Il résulte de la connoissance du gouvernement de Venise, que c’est une aristocratie despotique, & que la liberté y regne moins que dans plusieurs monarchies. Ce sont toujours sous différens noms des magistrats d’un même corps, des magistrats qui ont les mêmes principes, les mêmes vues, la même autorité, exécuteurs des lois & législateurs en même tems. Il n’y a point de contrepoids à la puissance patricienne, point d’encouragement aux plébéïens, qui à proprement parler, sont sous le joug de la noblesse, sans espérance de pouvoir le secouer. (Le chevalier de Jaucourt.)
Venise, état de, (Géog. mod.) l’état de la république de Venise se partage en quatorze provinces, dont il y en a six vers le midi ; savoir le Dogado ou duché de Vemse, le Padouan, le Vicentin, le Véronoise, le Bressan & le Bergamasc. Le Crémasque est au midi du Bressan, & la Polésine de Rovigo est au sud du Crescentin. Les quatre suivantes sont à son nord du midi au septentrion : savoir la Marche Trévisane, le Feltrin, le Bellunèse & le Cadorin. A l’orient de celle-ci sont le Frioul, qui lui est contigu, & l’Istrie sur le golfe de Venise, presque vis-à-vis le Ferrarois. Le Dogado s’étend en long depuis l’embouchure du Lizouzo jusqu’à celle de l’Adige, & comprend les îles des Lagunes, de Venise, de Maran, & tout le quartier qui est vers la côte du golfe, depuis Carvazere jusqu’à Grado, ainsi que plusieurs îles qui sont aux environs de la capitale. (D. J.)
Venise terre de, (Hist. nat.) bolus veneta, nom d’une terre d’un beau rouge, qui s’emploie dans la peinture sous le nom de rouge de Venise. M. Hill observe que cette terre n’est point bolaire, mais une ochre très-fine, douce au toucher, d’un rouge presque aussi vif que celui du minium, & qui colore fortement les doigts. Cette terre est d’un goût astringent, & ne fait point effervescence avec les acides. On la tire de Carinthie d’où elle passe par les mains des Vénitiens qui la falsifient, & qui la débitent au reste de l’Europe pour la peinture. Voyez Hill’s, natural history of fossils.

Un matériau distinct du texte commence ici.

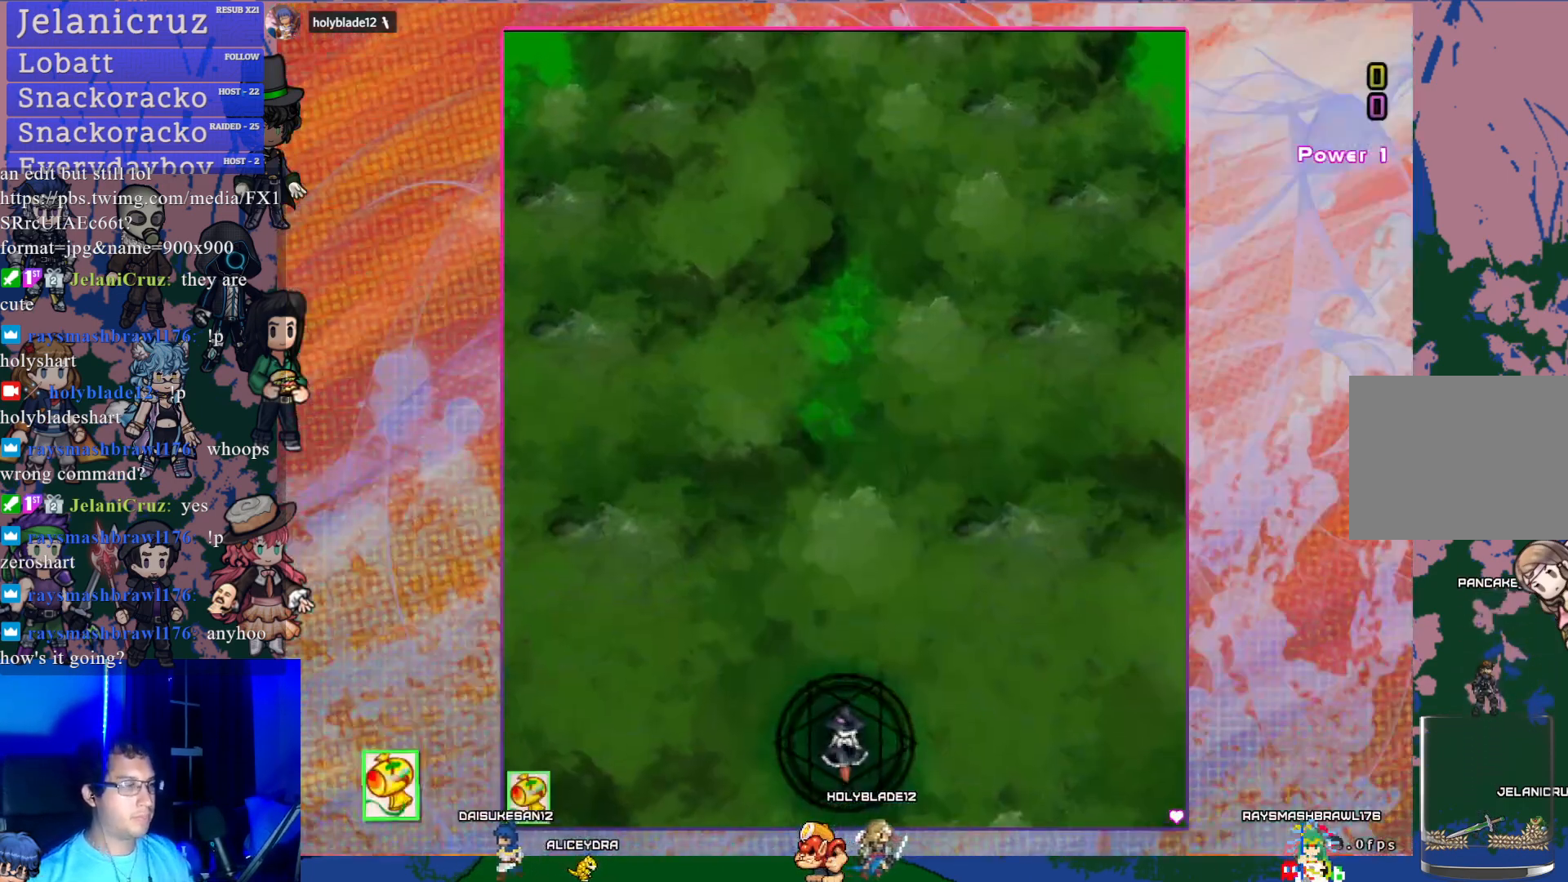
{"buttons": ["CROSS", "DPAD_LEFT"], "left_stick": "center", "events": [[417, "CROSS", "down"], [483, "DPAD_LEFT", "down"]]}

Vénitiens Nobles, (Hist. mod.) c’est ainsi que l’on nomme à Venise les chefs de la république, parmi lesquels on choisit le doge, les procurateurs de S. Marc, les provéditeurs, les ambassadeurs, & tous ceux qui doivent remplir les fonctions les plus importantes de l’état. On divise les nobles vénitiens en trois classes : la premiere est celle des nobles qu’on nomme elettorali ; dans cette classe sont les douze plus anciennes familles de la république. La seconde classe est celle des familles qui ont été admises aux privileges de la noblesse depuis l’an 1380. Enfin la troisieme classe est celle des nobles qui ont acquis la noblesse pour de l’argent ; on dit qu’il en coute cent mille ducats pour obtenir cette distinction. On distingue à Venise les nobles de terre-ferme qui habitent la partie du continent qui est sujette à la république ; ces derniers ne sont point si considérés que les nobles de Venise qui sont en possession de la souveraineté.
VÉNITIENNE, s. f. (Soierie.) étoffe d’abord fabriquée à Venise, & ensuite imitée en France. Il y en a d’unies, de façonnées, avec de l’or & de l’argent, ou seulement avec de la soie ; c’est une espece de gros-de-tours, dont la tissure est extrémement fine.